Selected excerpt →
╔══

Some IT departments will share any malware they find with fellow web users in an attempt to identify the threat before responding. However, this risks alerting attackers who are monitoring activity and can now figure out how to respond, in order to maintain their stranglehold on corporate systems.
If an organisation allows the attack to continue, without taking action and issuing any alerts, it can work to establish the extent of the attack and how best to cut it off at source.
What can be done long-term?
Once the incident is under control, the next step is to plan how to address the likely longer-term impact on the business. The legal and reputational risks are prominent and can even threaten the viability of the business. Reputational damage may have a knock-on effect beyond affecting sales or customer loyalty into other areas, such as recruiting good employees.
Even organisations who are taking the APT threat seriously may not be doing so in the most effective way. Often new security efforts result in multiple layers of security on some parts of the system and inadequate security elsewhere. Security standards can be a useful starting point to make sure that all bases have been covered but there is a danger that organisations will fall victim to security standard checklist syndrome, where they address the demands of the standard, without applying it their particular set-up.
There needs to be a holistic view to addressing such threats, backed by individuals tasked with planning security specific to an organisation and establishing the costs of mitigating risk. One thing is certain – there is no such thing as a one-size-fits-all approach to APTs.

╚══

Activity → According to the passage on cyberattacks, what is the risk when IT departments share malware they find with fellow web users?

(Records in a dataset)
╔══

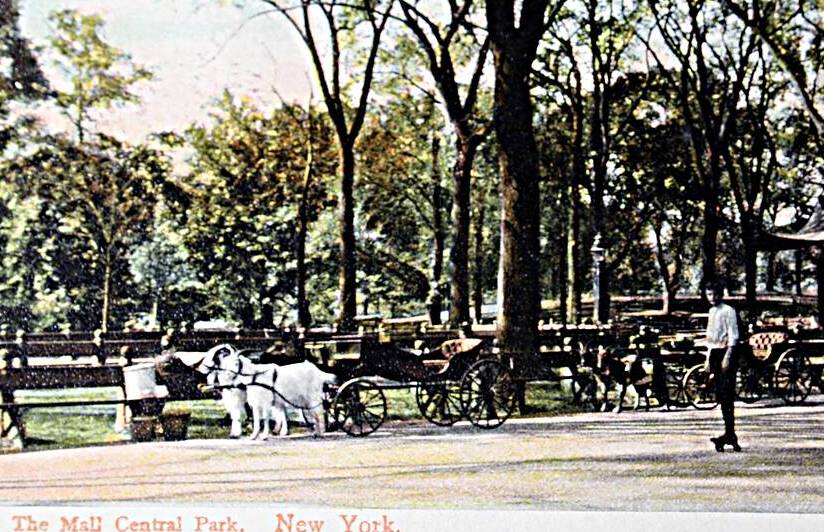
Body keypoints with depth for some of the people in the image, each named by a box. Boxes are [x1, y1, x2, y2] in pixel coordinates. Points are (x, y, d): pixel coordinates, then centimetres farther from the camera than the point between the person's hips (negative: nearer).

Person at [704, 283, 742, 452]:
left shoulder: (728, 311, -9)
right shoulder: (712, 311, 16)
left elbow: (733, 336, -13)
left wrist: (727, 357, -19)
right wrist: (709, 357, 18)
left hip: (726, 352, -8)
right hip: (715, 353, 8)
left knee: (727, 395, -12)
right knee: (720, 395, 7)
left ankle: (729, 434, -13)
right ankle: (730, 435, 12)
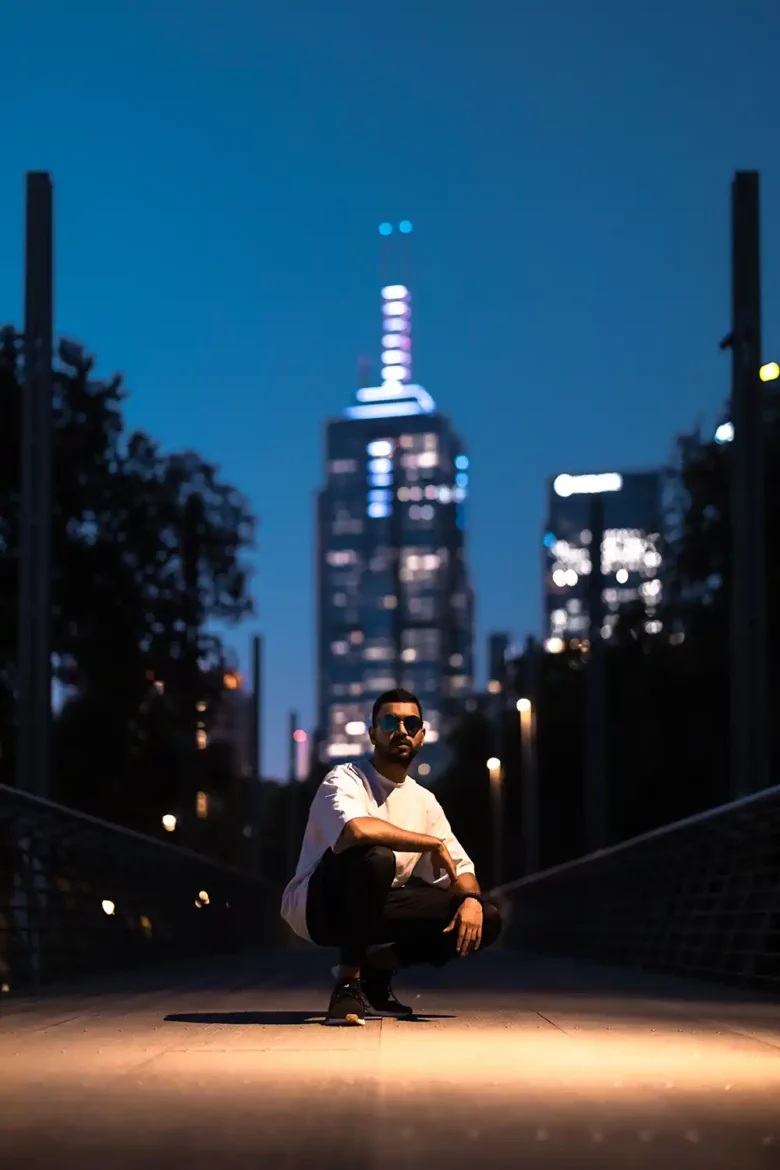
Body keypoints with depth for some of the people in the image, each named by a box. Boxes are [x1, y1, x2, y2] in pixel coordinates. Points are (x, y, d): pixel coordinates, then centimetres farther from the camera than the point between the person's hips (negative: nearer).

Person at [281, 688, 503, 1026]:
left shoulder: (424, 801, 7)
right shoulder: (345, 780, -14)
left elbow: (459, 867, 8)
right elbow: (357, 829, -36)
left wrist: (471, 900, -16)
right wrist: (432, 843, -26)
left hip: (374, 909, 7)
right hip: (320, 905, -6)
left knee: (485, 919, -8)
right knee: (376, 857, -38)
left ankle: (374, 971, 3)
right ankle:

╚══

Your response → It risks alerting attackers who are monitoring activity, who can then figure out how to respond and keep their hold on corporate systems.